Vous vous moquez, de tenir ce langage :

Et j’aurais peur qu’on ne vous crût pas sage,

Si de quelqu’un vous étiez écouté.


Molière, Amphitryon, Acte I, scène III.

 

Questions

A.     Vocabulaire (2 points)

Étude des mots suivants :

inquiétude (v. 7), ardeurs (v. 17)

 

B.     Grammaire (8 points)

a. Étude des propositions subordonnées relatives figurant dans le texte. (5 points)

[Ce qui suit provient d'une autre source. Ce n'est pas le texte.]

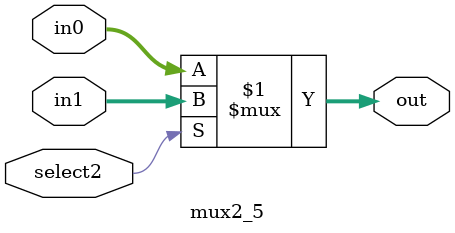
<source format=v>
module mux2_5(out, select2, in0, in1);
    input select2;
    input [4:0] in0, in1;
    output [4:0] out;
    assign out = select2 ? in1 : in0;
endmodule
</source>
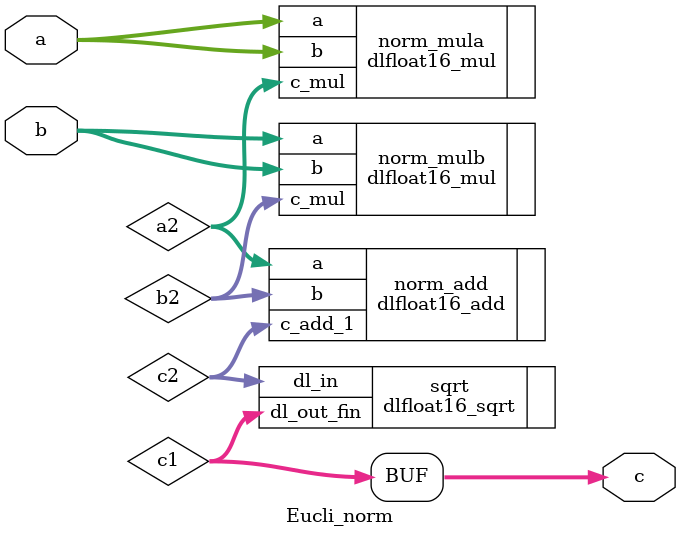
<source format=v>
`timescale 1ns / 1ps
module Eucli_norm(
    input wire [15:0] a,b,
    output wire [15:0] c
    );
    
    wire [15:0] a2,b2,c2,c1;
    assign c=c1;
    
    
    dlfloat16_mul norm_mula(.a(a),.b(a),.c_mul(a2));
    dlfloat16_mul norm_mulb(.a(b),.b(b),.c_mul(b2));
    dlfloat16_add norm_add(.a(a2),.b(b2),.c_add_1(c2));
    dlfloat16_sqrt sqrt(.dl_in(c2),.dl_out_fin(c1));
    
    
    
    
endmodule

</source>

b. Étude des formes verbales figurant dans les vers 30 et 31. (3 points)

 

C.     Stylistique (10 points)

Étude stylistique du texte.


Session 2000

 

Octave, jeune débauché au grand cœur, promet à son ami Coelio de s’entremettre pour lui auprès de la belle Marianne, mariée à un vieux barbon dont Octave est le cousin. Une relation ambiguë s’amorce entre la jeune femme, à la vertu grondeuse, et le porte-parole. Mais plustôt que d’en profiter, Octave cède à Coelio le rendez-vous nocturne que Marianne a fini par accorder…

 

Octave, seul. – Écris sur tes tablettes, Dieu juste, que cette nuit doit m’être comptée dans ton paradis. Est-ce bien vrai que tu as un paradis ? En vérité cette femme était belle et sa petite colère lui allait bien. D’où venait-elle ? C’est ce que j’ignore. Qu’importe comment la bille d’ivoire tombe sur le numéro que nous avons appelé ? Souffler une maîtresse à son ami, c’est une rouerie trop commune pour moi. Marianne ou toute autre, qu’est-ce que cela me fait ? La véritable affaire est de souper ; il est clair que Coelio est à jeun. Comme tu m’aurais détesté, Marianne, si je t’avais aimée ! comme tu m’aurais fermé ta porte ! comme ton bélître de mari t’aurait paru un Adonis, un Sylvain, en comparaison de moi ! Où est donc la raison de tout cela ? pourquoi la fumée de cette pipe va-t-elle à droite plutôt qu’à gauche ? Voilà la raison de tout. – Fou ! Trois fois fou à lier, celui qui calcule ses chances, qui met la raison de son côté ! La justice céleste tient une balance dans ses mains.  La balance est parfaitement juste, mais tous les poids sont creux. Dans l’un il y a une pistole, dans l’autre un soupir amoureux, dans celui-là une migraine, dans celui-ci il y a le temps qu’il fait, et toutes les actions humaines s’en vont de haut en bas, selon ces poids capricieux.

 

De Musset, Les Caprices de Marianne, Acte II, Scène 4.

 

Questions

1.      Lexicologie (2 points)

Étudier les mots ou groupes de mots suivants : un paradis, rouerie

 

2.      Grammaire (8 points)

a.       Étudier la forme et l’emploi des déterminants et des pronoms démonstratifs dans l’ensemble du texte (6 points)

b.      Expliquer l’emploi du morphème de dans la construction suivante : ton bélître de mari. (2 points)

 

3.      Stylistique (10 points)

Présenter un commentaire organisé des procédés stylistiques du texte.